- What you will do:
Which lines of the records below contain the word "SHAPIRO"? Report each of them in full.

[Data records]
======
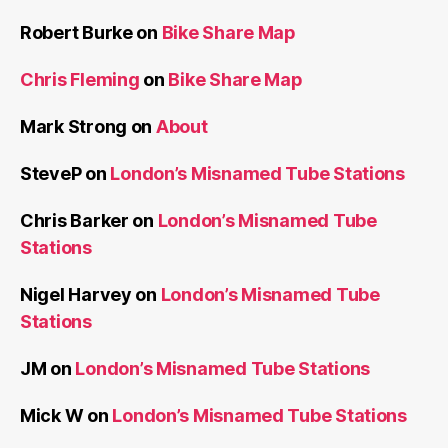
Robert Burke
on
Bike Share Map
Chris Fleming
on
Bike Share Map
Mark Strong
on
About
SteveP
on
London’s Misnamed Tube Stations
Chris Barker
on
London’s Misnamed Tube
Stations
Nigel Harvey
on
London’s Misnamed Tube
Stations
JM
on
London’s Misnamed Tube Stations
Mick W
on
London’s Misnamed Tube Stations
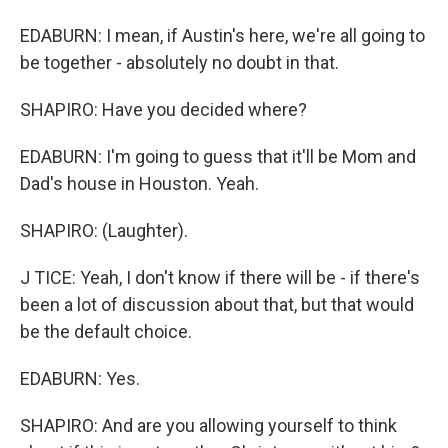
EDABURN: I mean, if Austin's here, we're all going to
be together - absolutely no doubt in that.
SHAPIRO: Have you decided where?
EDABURN: I'm going to guess that it'll be Mom and
Dad's house in Houston. Yeah.
SHAPIRO: (Laughter).
J TICE: Yeah, I don't know if there will be - if there's
been a lot of discussion about that, but that would
be the default choice.
EDABURN: Yes.
SHAPIRO: And are you allowing yourself to think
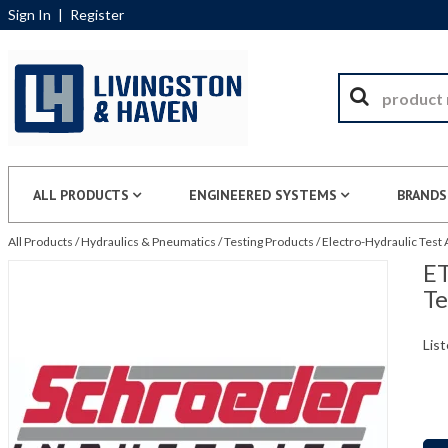
Sign In
|
Register
ALL PRODUCTS
ENGINEERED SYSTEMS
BRANDS
All Products
/
Hydraulics & Pneumatics
/
Testing Products
/
Electro-Hydraulic Test
ET
Te
List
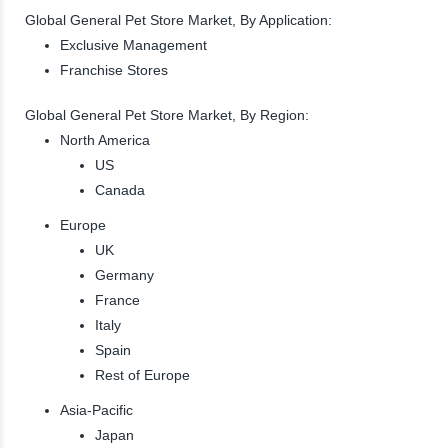
Global General Pet Store Market, By Application:
Exclusive Management
Franchise Stores
Global General Pet Store Market, By Region:
North America
US
Canada
Europe
UK
Germany
France
Italy
Spain
Rest of Europe
Asia-Pacific
Japan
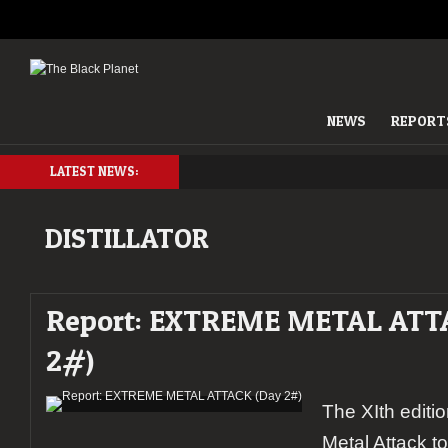
NEWS
REPORT
LATEST NEWS:
DISTILLATOR
Report: EXTREME METAL ATT
2#)
The XIth editi
Metal Attack t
======
- Answer:
SHAPIRO: Have you decided where?
SHAPIRO: (Laughter).
SHAPIRO: And are you allowing yourself to think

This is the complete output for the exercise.